Dubbed ‘the last frontier’ of the Philippines, Palawan is a place of breathtaking beauty and backbreaking roads. Ian Neubauer hits the dirt on a Honda XR200 to find out more…
A 90-minute flight from Manila deposits me in Puerto Princessa, the jumping-off point for visitors to Palawan. A representative from Honda Philippines meets me at Puerto’s tin-can airport and takes me by motorised tricycle to the local dealership. The company has kindly provided me with its biggest and best moto – an XR200 with racing decals. You can buy a new one here for about $2300 (£1,480) or rent a used model for $15 (£9.65) a day.

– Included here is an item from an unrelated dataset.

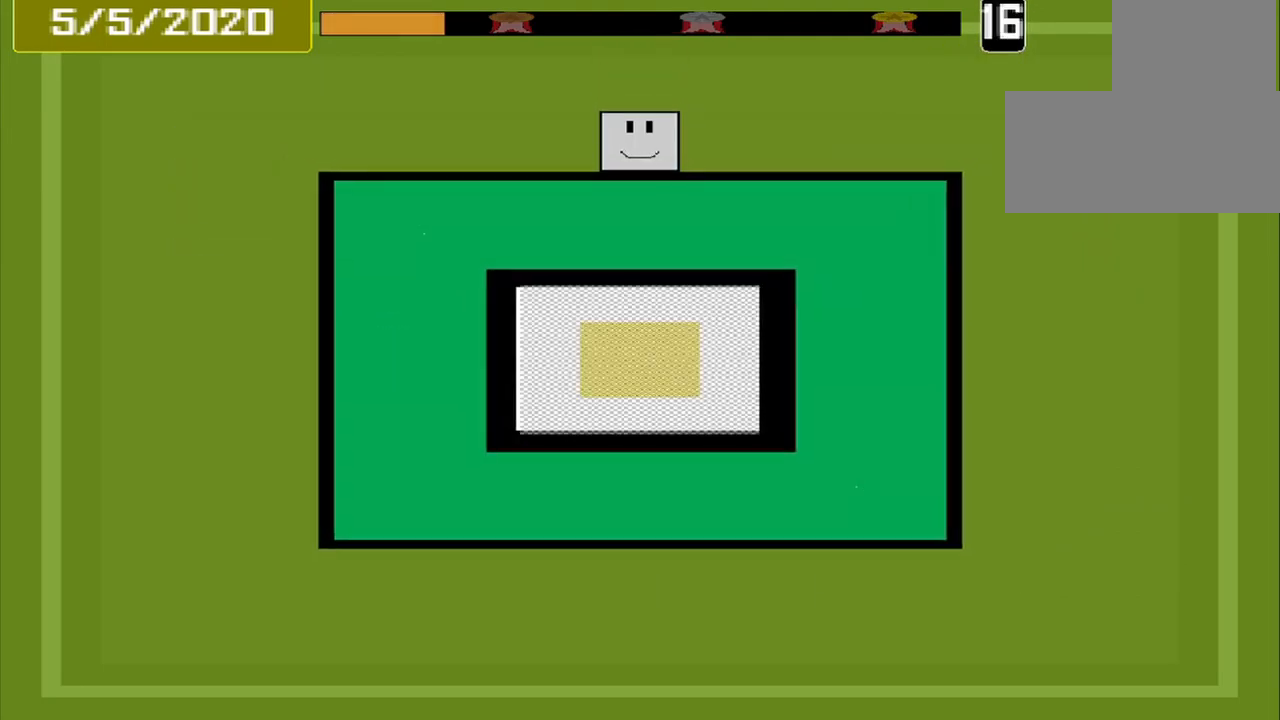
{"buttons": [], "events": []}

After checking into my hotel I start asking around for up-to-date information on the state of the roads. My enquiries lead me to Kinabuch, a bustling bar owned by a former national motocross champion. Butch, as he’s called, is a godfather of sorts and offers to provide me with a guide at his expense. I’m blown away by his generosity and humbly accept on the condition that he sells me a cold beer — or 10.
Photo: Ian Neubauer
We don’t need roads
I crawl out of bed at sunrise and head back to Kinabuch to meet my guide. Ronnie drives an ambulance to pay the bills but, like Butch and myself, has dirtbiking in his veins. Today’s ride is a 127-mile run from Puerto to Quezon.

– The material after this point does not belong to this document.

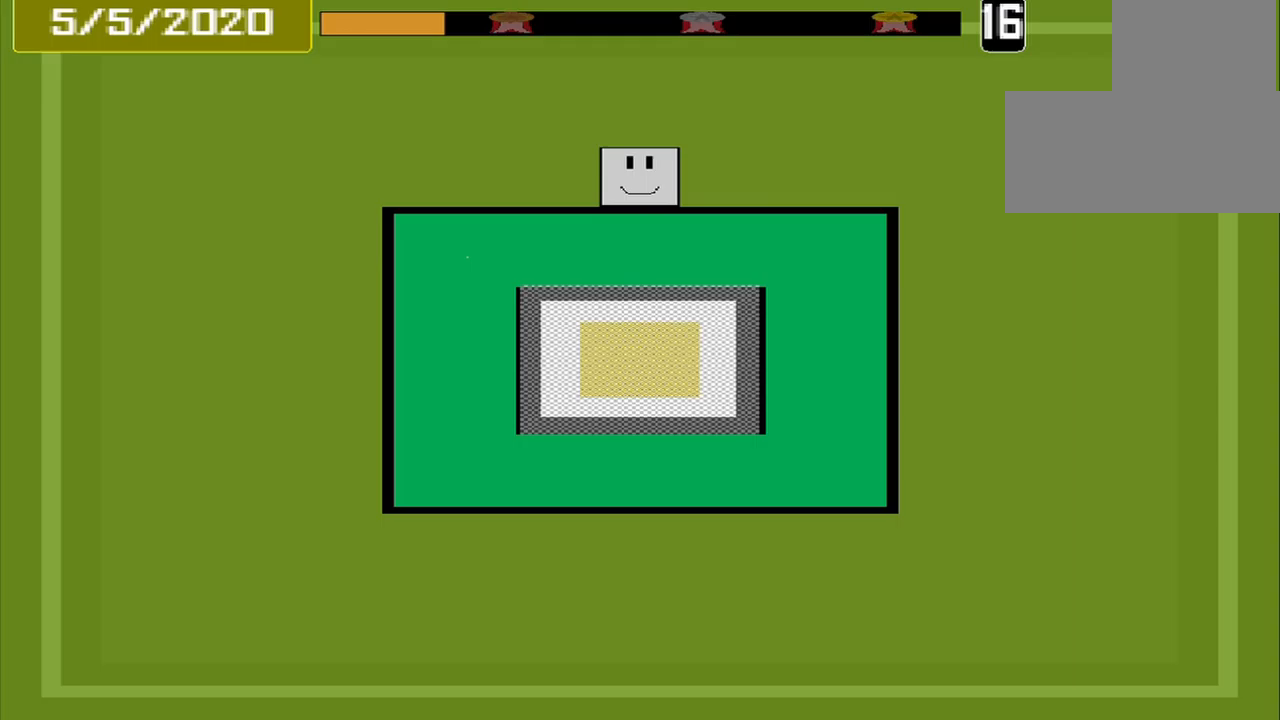
{"buttons": [], "events": []}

The road out of Puerto is bumper-to-bumper with tricycles and trucks and swarms of motorbikes. We’re nearing the outskirts when we get pulled over by the cops, at which time Ronnie shows his worth. He tells them in Tagalog – the Filipino tongue – that I’m an FBI agent on a top-secret mission. They take one look at my body armour and snap into salute, then bring the traffic to a standstill to speed us along.

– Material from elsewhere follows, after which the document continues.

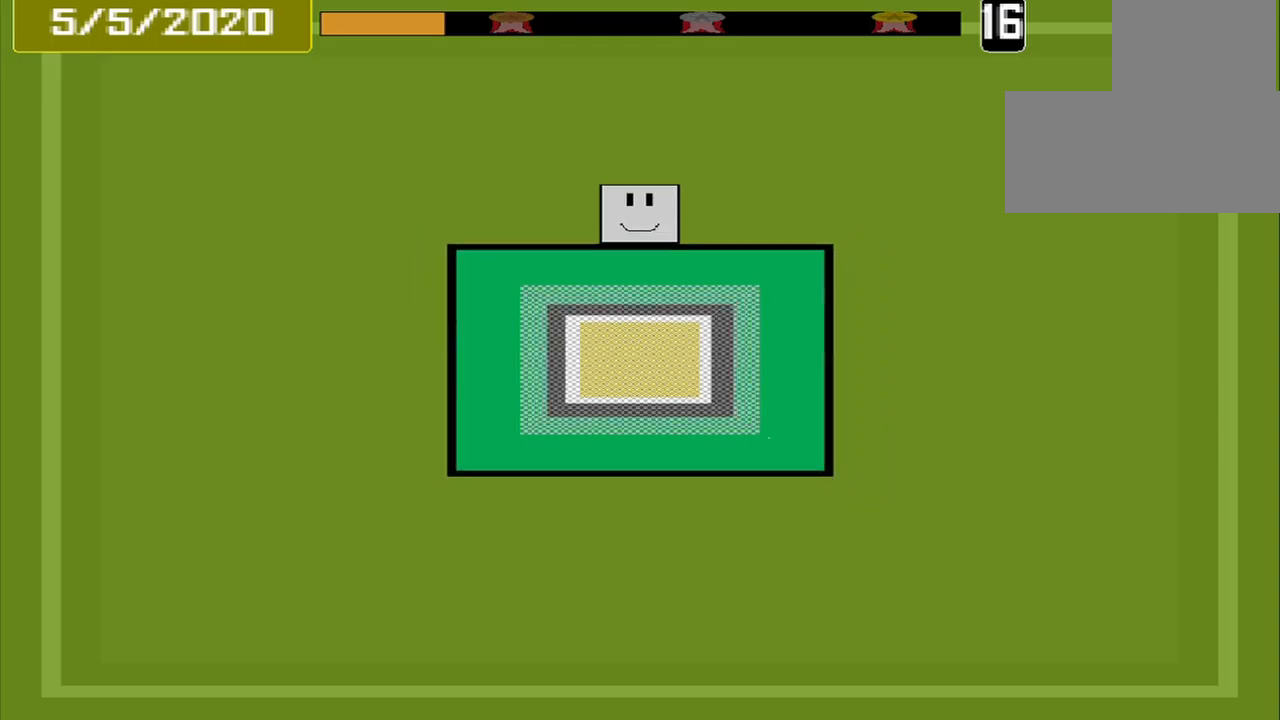
{"buttons": [], "events": []}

We cruise for 12 miles along the National Highway before turning west onto a rock-strewn dirt road. The road ebbs and flows like a roller coaster through the hills, offering dazzling glimpses of the South China Sea. An hour or so later we hit the west coast, stopping at palm-fringed Nagtabon Beach.
After a refreshing swim we continue down the coast, on a road that cuts through a series of crystal-clear streams. We pass villages and churches that double as schools, from where children run out to scream hello. Monkeys and pigs scoot out of our path but goats and buffalos refuse to budge. The conditions are perfect and there’s no traffic at all apart from the odd jeepney – the brightly coloured ‘stretch jeep’ buses – overloaded with locals.
Late in the afternoon we arrive in Quezon, a rustic town set on the coast. Quezon is home to the Tabon Caves, where human remains dating back 47,000 years have been found. But the caves are offshore and only accessible by boat. I’m too exhausted to contemplate exploring now, so we check into a guesthouse and in no time I’m asleep, dreaming of dirt whizzing past my feet.
Photo: Ian Neubauer
We’re back on our bikes at the break of dawn for a 93-mile ride from Quezon to Rio Tuba on a road that’s still being bulldozed. A flock of herons intercepts the rising sun as Pink Floyd works its magic through my iPod. I’m exactly where I want to be; life will never get better than this.
From the village of Rizal we cut west across the island, through a ramshackle road that meanders high into the range. We find ourselves careering through thick white mist on a thoroughfare that barely resembles a trail. It widens dramatically when we hit the east coast, flattened to a pulp by huge mining trucks. Dust clouds and diesel fumes spew from their wakes, turning the air into a hostile mass.
A few minutes later we arrive at Rio Tuba, a mining town reputed to be Palawan’s answer to the Wild West. It consists of a dust-blown piece of highway about a mile long, lined with brothels, beer houses and hardware stores. Half-naked children harass me for change and every second man carries a machete or gun. The people here have a vacant look in their eyes, their spirits crushed by a life in the mines.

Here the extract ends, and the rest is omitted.